Last week, Dollar Bank filed papers to foreclose on the 4-year-old center because of its failure to make a monthly mortgage payment since the beginning of this year toward the $7 million owed on its loan. On Tuesday the preliminary budget proposed by the Allegheny Regional Asset District, which allocates revenue from the county's 1 percent sales tax, for the first time will withhold funding -- $300,000 -- for the center. In a futile cost-cutting measure, some of the center's staff was laid off in the spring.

Part of the center's crippling debt is due to cost overruns during construction. But even if the architecturally ambitious, $40 million building on the edge of the Cultural District had come in under budget, the center would still have needed more engagement with the community to make it economically viable.
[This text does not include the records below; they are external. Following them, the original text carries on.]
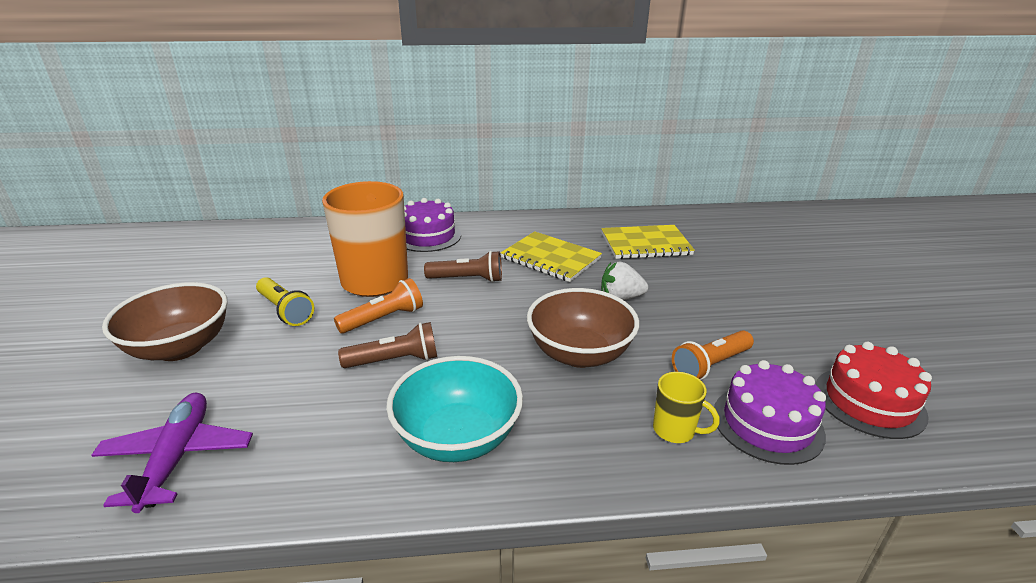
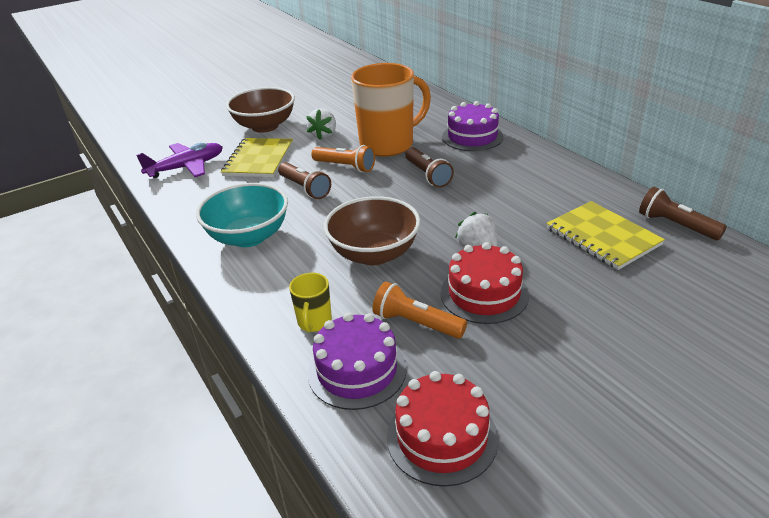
camera: 65 degrees right, 5 degrees up
yellow flashlight [256,277,314,326] -> white strawberry [306,108,336,140]
yellow notebook [501,231,602,282] -> yellow notebook moved to [221,138,293,177]
none -> red cake [441,242,529,324]
none -> brown flashlight [639,187,727,240]

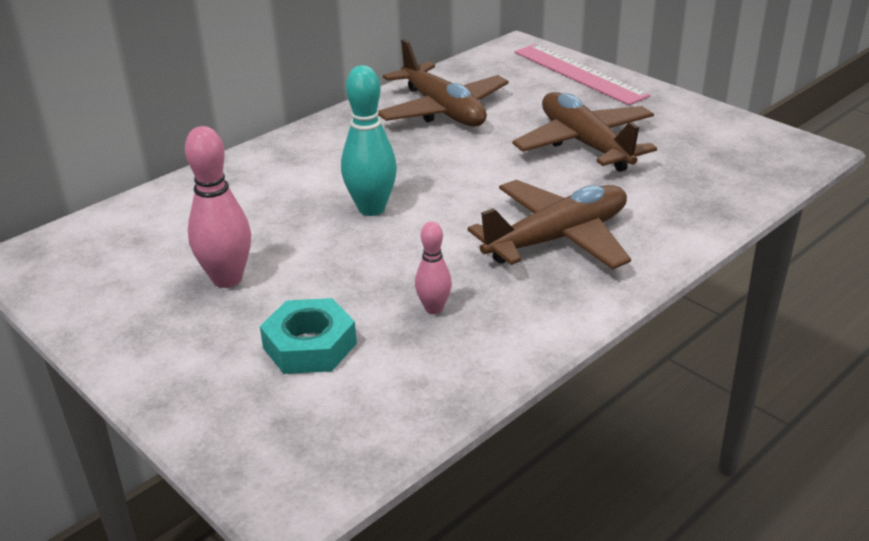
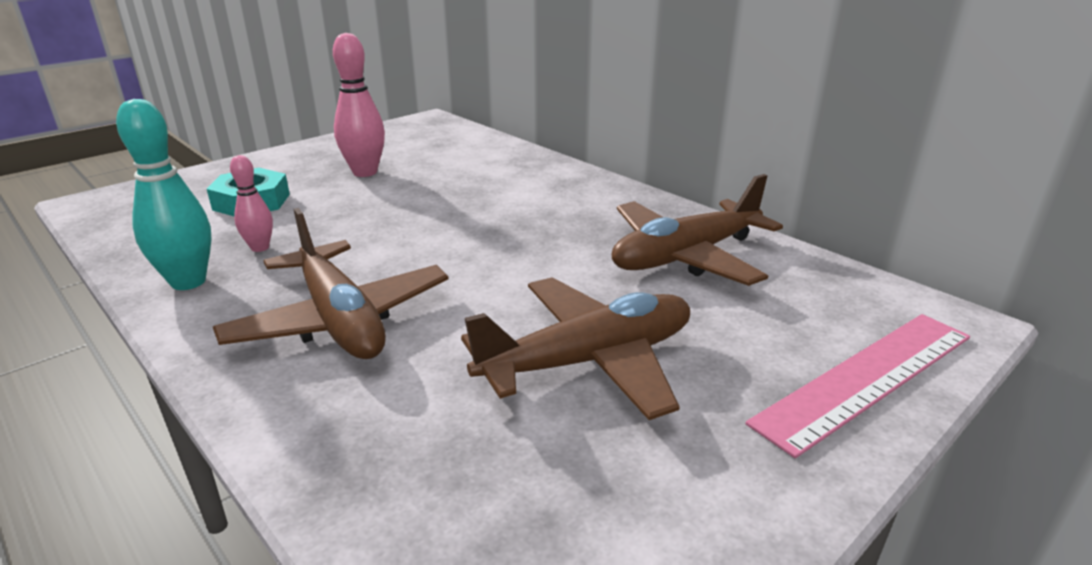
camera: 90 degrees right, 5 degrees down
turquoise bowling pin [341,65,397,216] -> turquoise bowling pin moved to [116,99,212,290]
While there's justifiable pride in its existence, there's little sense of ownership among Pittsburgh's African-American citizens about the August Wilson Center. It has never ranked high in the cultural or intellectual lives of a cross-section of Pittsburghers despite its potential to be one of Downtown's most impressive venues.

Despite a nationally acclaimed dance troupe and a theater program that had hoped to stage August Wilson plays in some form year-round, the center's programming was safe and predictable. Because of the institution's financial constraints, there was little bold about its artistic offerings.

The center is at a crossroads. Its debt must be addressed if it is to have a future. Its director and advisory board should be replaced by a rescue team with a track record for turning around moribund cultural institutions. Aggressive fundraising and corporate partnerships will be necessary, but under the present circumstances, how do you enlist support for a sinking ship?

More than anything, the center needs a strategic vision that engages and excites a broad sweep of the community. Bold programming that will put people in the seats requires bold thinkers and planners worthy of the August Wilson name. Under the right leadership, the center named for the great playwright could still become one of Downtown's most exciting destinations.